Tradiciones milenarias definen al pueblo Wixárika, destacando por una cosmovisión que entrelaza lo sagrado con cada elemento de la naturaleza y siendo reconocidos mundialmente por sus visiones plasmadas en estambre y chaquira. Para ellos, Tatéi Haramara representa el origen del mundo, una piedra sólida que emergió cuando la tierra aún era joven y que marca el inicio de la ruta hacia los sitios sagrados de Wirikuta, sitio declarado Patrimonio Mundial. Sus asentamientos se extienden desde La Yesca y Del Nayar hasta las zonas costeras, manteniendo un vínculo indisoluble con su entorno ritual a través de la geografía estatal.
A través de la Judea o Semana Santa Cora, el pueblo Náayeri articula un complejo ciclo de renovación que fusiona elementos externos con su propia visión del ciclo agrícola y el universo. Esta comunidad, que otorga espíritu a la tierra, mantiene una cohesión sólida en parajes como Mesa del Nayar, Jesús María y Santa Teresa, donde el respeto a la autoridad tradicional es la base de su convivencia.

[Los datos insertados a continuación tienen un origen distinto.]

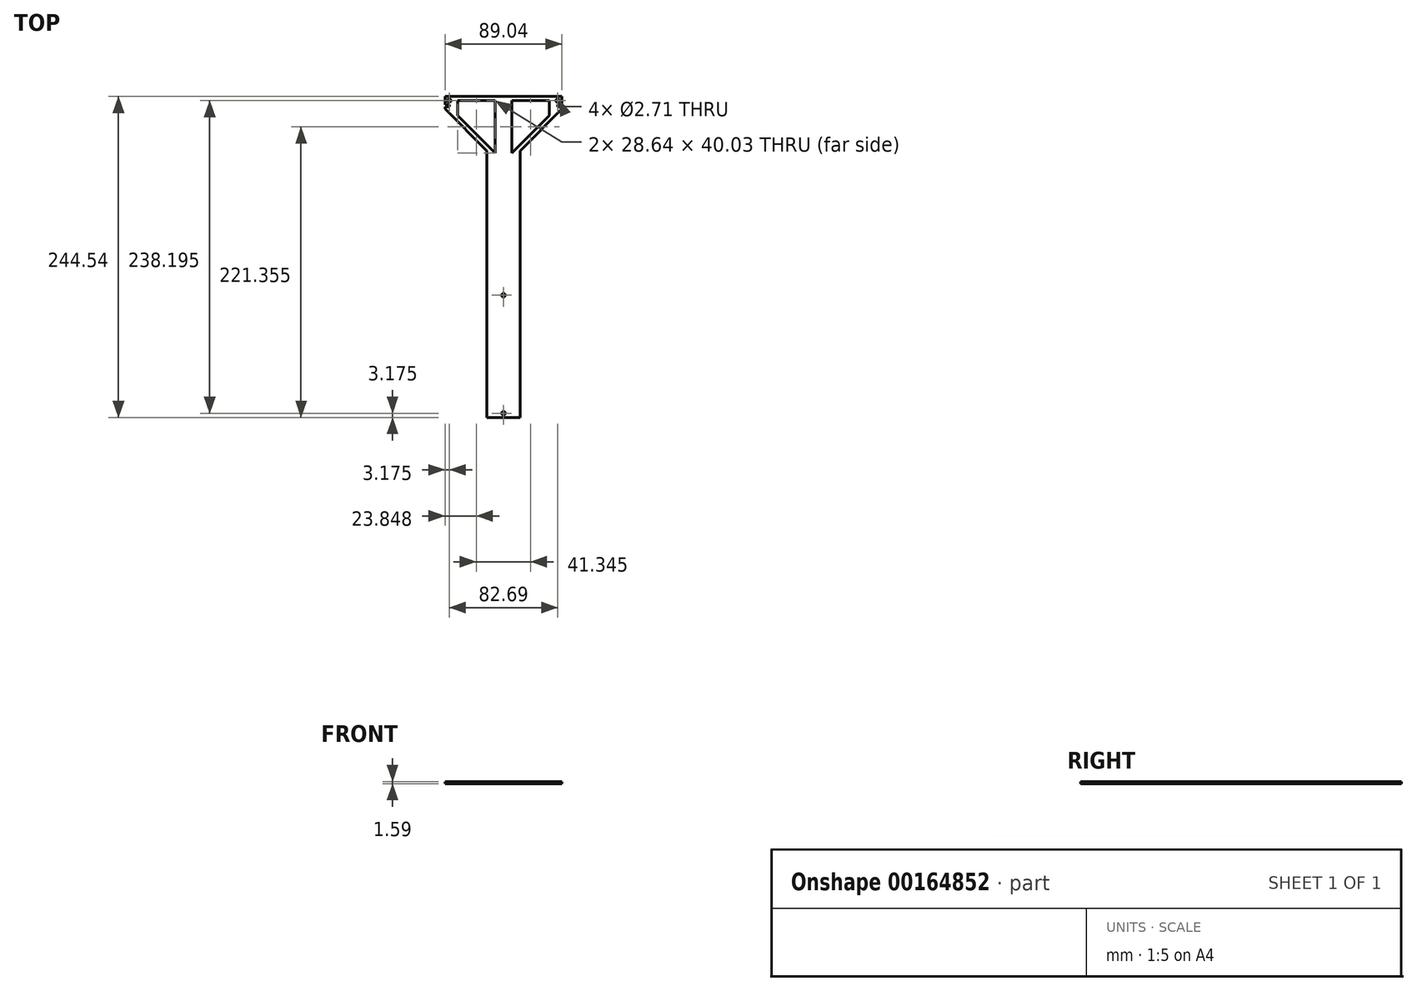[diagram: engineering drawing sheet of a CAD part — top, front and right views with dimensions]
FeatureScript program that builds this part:
annotation { "Feature Type Name" : "Feature", "Feature Type Description" : "" }
export const myFeature = defineFeature(function(context is Context, id is Id, definition is map)
    precondition{}
    {
        {
            var Q0;
            Q0=qCreatedBy(makeId("Top.planeOp"),FACE);
            var sketch = newSketch(context, id + "F0", { "sketchPlane" : qUnion([Q0])});
            skLineSegment(sketch, "E0.bottom", {"start": v(0, 0) * mm, "end": v(25.4, 0) * mm, "construction": true});
            skLineSegment(sketch, "E0.top", {"start": v(0, -203.2) * mm, "end": v(25.4, -203.2) * mm});
            skLineSegment(sketch, "E0.left", {"start": v(0, 0) * mm, "end": v(0, -203.2) * mm});
            skLineSegment(sketch, "E0.right", {"start": v(25.4, 0) * mm, "end": v(25.4, -203.2) * mm});
            skLineSegment(sketch, "E1", {"start": v(12.7, -110.14) * mm, "end": v(12.7, -200.03) * mm, "construction": true});
            skCircle(sketch, "E2", {"center": v(12.7, -110.14) * mm, "radius": 1.35 * mm});
            skCircle(sketch, "E3", {"center": v(12.7, -200.03) * mm, "radius": 1.35 * mm});
            skLineSegment(sketch, "E4", {"start": v(12.7, -200.03) * mm, "end": v(12.7, -203.2) * mm, "construction": true});
            skLineSegment(sketch, "E5", {"start": v(12.7, 0) * mm, "end": v(12.7, 38.17) * mm, "construction": true});
            skLineSegment(sketch, "E6", {"start": v(-28.64, 38.17) * mm, "end": v(54.04, 38.17) * mm, "construction": true});
            skCircle(sketch, "E7", {"center": v(-28.64, 38.17) * mm, "radius": 1.35 * mm});
            skCircle(sketch, "E8", {"center": v(54.04, 38.17) * mm, "radius": 1.35 * mm});
            skLineSegment(sketch, "E9", {"start": v(0, 0) * mm, "end": v(-31.82, 31.82) * mm});
            skLineSegment(sketch, "E10", {"start": v(-31.82, 31.82) * mm, "end": v(-31.82, 41.34) * mm});
            skLineSegment(sketch, "E11", {"start": v(-31.82, 41.34) * mm, "end": v(57.22, 41.34) * mm});
            skLineSegment(sketch, "E12", {"start": v(57.22, 41.34) * mm, "end": v(57.22, 31.82) * mm});
            skLineSegment(sketch, "E13", {"start": v(57.22, 31.82) * mm, "end": v(25.4, 0) * mm});
            skLineSegment(sketch, "E14", {"start": v(-28.64, 38.17) * mm, "end": v(-28.64, 31.82) * mm, "construction": true});
            skLineSegment(sketch, "E15", {"start": v(-28.64, 31.82) * mm, "end": v(-31.82, 31.82) * mm, "construction": true});
            skLineSegment(sketch, "E16", {"start": v(12.7, 38.17) * mm, "end": v(12.7, 41.34) * mm, "construction": true});
            skSolve(sketch);
        }
        {
            var Q0;
            Q0 = qSketchRegion(id + "F0", true);
            extrude(context, id + "F1", {"entities" : qUnion([Q0]), "depth" : 1.59 * mm});
        }
        {
            var Q0;
            Q0=makeQuery(id+"F1.opExtrude","CAP_FACE",FACE,{"disambiguationData":[OSD([sQuery(id+"F0.wireOp",EDGE,"E0.top"),sQuery(id+"F0.wireOp",EDGE,"E0.left"),sQuery(id+"F0.wireOp",EDGE,"E0.right"),sQuery(id+"F0.wireOp",EDGE,"E2"),sQuery(id+"F0.wireOp",EDGE,"E3"),sQuery(id+"F0.wireOp",EDGE,"E7"),sQuery(id+"F0.wireOp",EDGE,"E8"),sQuery(id+"F0.wireOp",EDGE,"E9"),sQuery(id+"F0.wireOp",EDGE,"E10"),sQuery(id+"F0.wireOp",EDGE,"E11"),sQuery(id+"F0.wireOp",EDGE,"E12"),sQuery(id+"F0.wireOp",EDGE,"E13")])],"isStart":false});
            var sketch = newSketch(context, id + "F2", { "sketchPlane" : qUnion([Q0])});
            skLineSegment(sketch, "E17.bottom", {"start": v(-31.82, 35) * mm, "end": v(-28.64, 35) * mm});
            skLineSegment(sketch, "E17.top", {"start": v(-31.82, 33.4) * mm, "end": v(-28.64, 33.4) * mm});
            skLineSegment(sketch, "E17.left", {"start": v(-31.82, 35) * mm, "end": v(-31.82, 33.4) * mm});
            skLineSegment(sketch, "E17.right", {"start": v(-28.64, 35) * mm, "end": v(-28.64, 33.4) * mm});
            skLineSegment(sketch, "E18.bottom", {"start": v(57.22, 35) * mm, "end": v(54.04, 35) * mm});
            skLineSegment(sketch, "E18.top", {"start": v(57.22, 33.4) * mm, "end": v(54.04, 33.4) * mm});
            skLineSegment(sketch, "E18.left", {"start": v(57.22, 35) * mm, "end": v(57.22, 33.4) * mm});
            skLineSegment(sketch, "E18.right", {"start": v(54.04, 35) * mm, "end": v(54.04, 33.4) * mm});
            skLineSegment(sketch, "E19", {"start": v(-28.64, 35) * mm, "end": v(-28.64, 38.17) * mm, "construction": true});
            skLineSegment(sketch, "E20", {"start": v(12.7, 41.34) * mm, "end": v(12.7, 38.17) * mm, "construction": true});
            skLineSegment(sketch, "E21", {"start": v(-15.9, 15.9) * mm, "end": v(-13.66, 18.15) * mm, "construction": true});
            skLineSegment(sketch, "E22", {"start": v(41.3, 15.9) * mm, "end": v(39.06, 18.15) * mm, "construction": true});
            skLineSegment(sketch, "E23", {"start": v(6.35, 38.17) * mm, "end": v(19.05, 38.17) * mm, "construction": true});
            skLineSegment(sketch, "E24", {"start": v(-22.3, 26.78) * mm, "end": v(6.35, -1.86) * mm});
            skLineSegment(sketch, "E25", {"start": v(6.35, -1.86) * mm, "end": v(6.35, 38.17) * mm});
            skLineSegment(sketch, "E26", {"start": v(6.35, 38.17) * mm, "end": v(-22.3, 38.17) * mm});
            skLineSegment(sketch, "E27", {"start": v(-22.3, 38.17) * mm, "end": v(-22.3, 26.78) * mm});
            skLineSegment(sketch, "E28", {"start": v(-28.64, 38.17) * mm, "end": v(-22.3, 38.17) * mm, "construction": true});
            skLineSegment(sketch, "E29", {"start": v(19.05, 38.17) * mm, "end": v(19.05, -1.86) * mm});
            skLineSegment(sketch, "E30", {"start": v(19.05, -1.86) * mm, "end": v(47.7, 26.78) * mm});
            skLineSegment(sketch, "E31", {"start": v(47.7, 26.78) * mm, "end": v(47.7, 38.17) * mm});
            skLineSegment(sketch, "E32", {"start": v(47.7, 38.17) * mm, "end": v(19.05, 38.17) * mm});
            skSolve(sketch);
        }
        {
            var Q0;
            Q0 = qSketchRegion(id + "F2", true);
            var Q1;
            Q1=makeQuery(id+"F1.opExtrude","CAP_FACE",FACE,{"disambiguationData":[OSD([sQuery(id+"F0.wireOp",EDGE,"E0.top"),sQuery(id+"F0.wireOp",EDGE,"E0.left"),sQuery(id+"F0.wireOp",EDGE,"E0.right"),sQuery(id+"F0.wireOp",EDGE,"E2"),sQuery(id+"F0.wireOp",EDGE,"E3"),sQuery(id+"F0.wireOp",EDGE,"E7"),sQuery(id+"F0.wireOp",EDGE,"E8"),sQuery(id+"F0.wireOp",EDGE,"E9"),sQuery(id+"F0.wireOp",EDGE,"E10"),sQuery(id+"F0.wireOp",EDGE,"E11"),sQuery(id+"F0.wireOp",EDGE,"E12"),sQuery(id+"F0.wireOp",EDGE,"E13")])],"isStart":true});
            extrude(context, id + "F3", {"entities" : qUnion([Q0]), "operationType" : NewBodyOperationType.REMOVE, "endBound" : BoundingType.UP_TO_SURFACE, "oppositeDirection" : true, "endBoundEntityFace" : qUnion([Q1]), "depth" : 25.4 * mm});
        }
    });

Habitantes de las regiones serranas del norte, conservan una identidad cultural profunda que se manifiesta en ceremonias donde el tiempo parece detenerse para permitir la regeneración del mundo y la protección de sus saberes.
Quienes se reconocen como la gente de las montañas, los O’dam o Tepehuanos, basan su existencia en un respeto absoluto por el entorno natural y una economía tradicional sustentada en la agricultura de ladera. Durante el baile del Mitote, sus pasos imitan con precisión el movimiento de los astros y la fuerza de los elementos, integrando el ritmo del cosmos en la vida comunitaria diaria. San Andrés Milpillas Grande y otras zonas de Acaponeta son el refugio de esta cultura que habita la Sierra Madre Occidental, formando parte esencial de la región del Gran Nayar.
Esta población que enriquece el mosaico cultural mediante el Xuravét o costumbre, los Mexikan o mexicaneros, preserva una ceremonia vinculada con la energía del sol y el fuego en sus patios sagrados. Radicados principalmente en la comunidad de Santa Cruz de Güejolota, conservan tradiciones que mezclan el entorno regional con raíces prehispánicas vinculadas al ciclo de las cosechas. Al celebrar este legado, se reafirma que la pluralidad es la mayor fortaleza de una sociedad que encuentra en sus pueblos originarios el fundamento de su presente y la brújula de su futuro.